Trade experts, including Anna Jerzewska of Trade and Borders, have noted that the "instant" nature of self-certification is being eroded. The requirement for exporters to wait for notification of successful authentication before shipping goods represents a "significant departure" from established norms. Analysts suggest that for these systems to work, local customs authorities must provide "business-friendly and timely guidance" to prevent widespread trade disruption during the initial implementation phases.
Broader Implications for Global Trade
The rise of origin authentication is part of a broader trend toward the digitalization of the "Border of the Future." As nations move toward "Single Window" systems, where all trade data is submitted through a single portal, the authentication of origin will likely become automated.
We are entering an era where data interoperability is the primary goal. If a UK exporter’s registration in an HMRC database can be instantly verified by Indian Customs via an API (Application Programming Interface), the 20-day delays currently feared could be reduced to seconds. However, until such global interoperability is achieved, the current "patchwork" of national IT systems—from the EU’s REX to South Korea’s EODES—will continue to create hurdles for exporters.
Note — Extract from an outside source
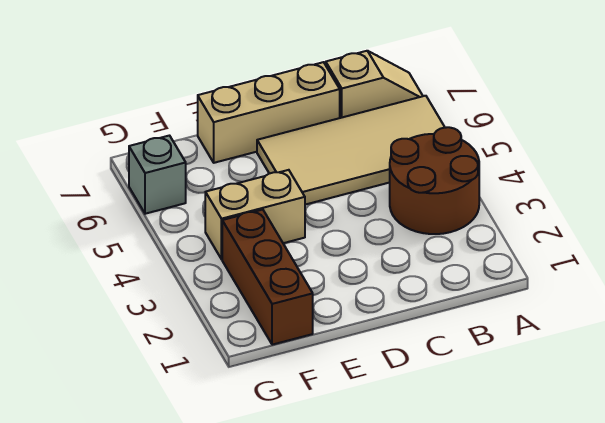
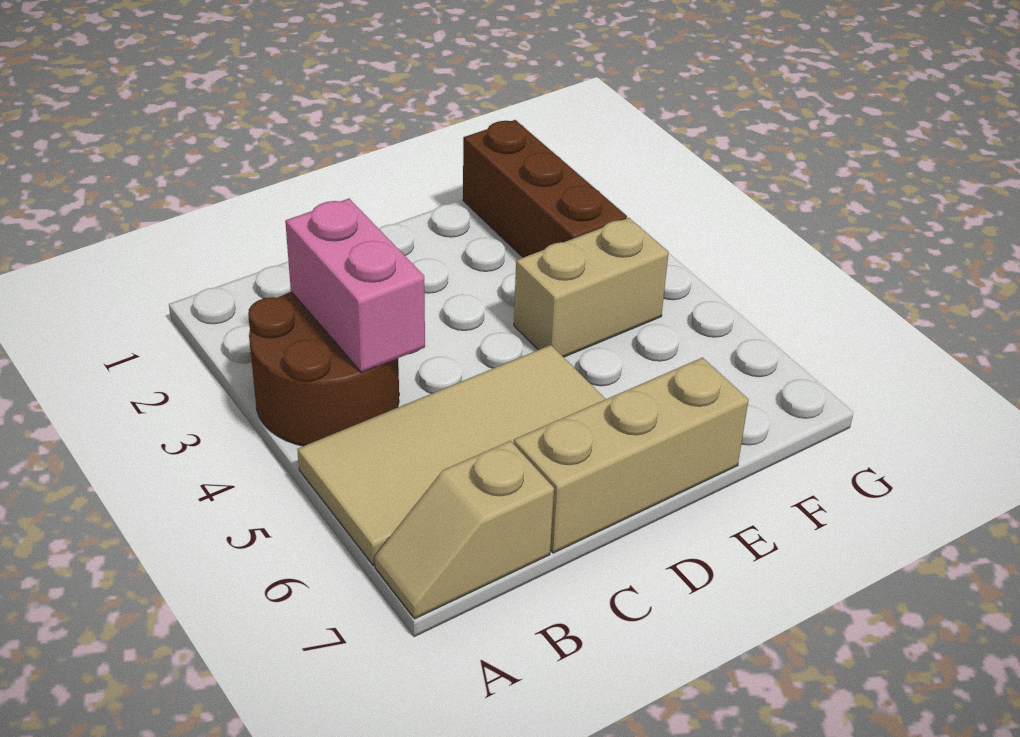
none -> pink brick B3:B4 level 2
grey brick G6 level 1 -> none

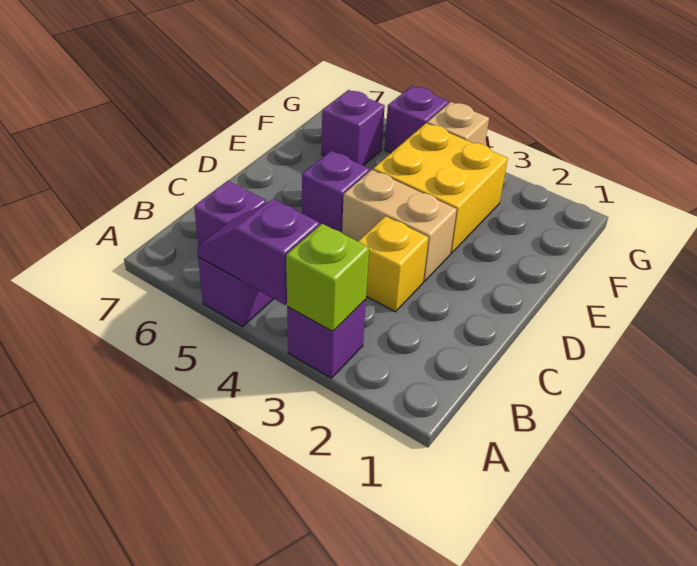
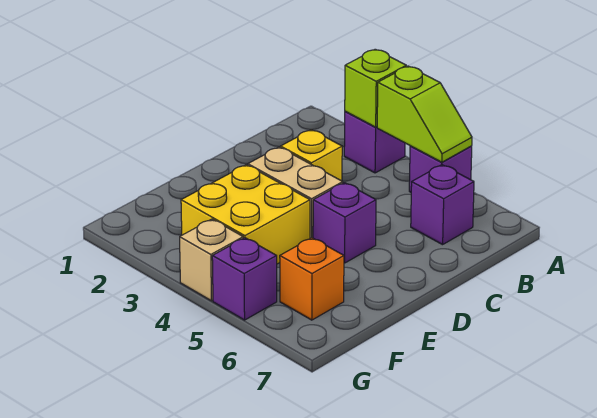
purple slope A4:A5 level 2 top 4 -> lime slope A4:A5 level 2 top 4
purple brick F6 level 1 -> orange brick F6 level 1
Ultimately, the shift from simple self-certification to authenticated statements reflects a global trade environment that prizes security and compliance over pure speed. For businesses, the message is clear: the days of the "one-sentence" origin declaration are over. Success in the modern trade landscape will require a deep technical understanding of Rules of Origin, a robust digital infrastructure, and a proactive approach to supply chain transparency. Those who fail to adapt to these new authentication standards risk not only financial penalties but also a total loss of competitiveness in some of the world’s fastest-growing markets.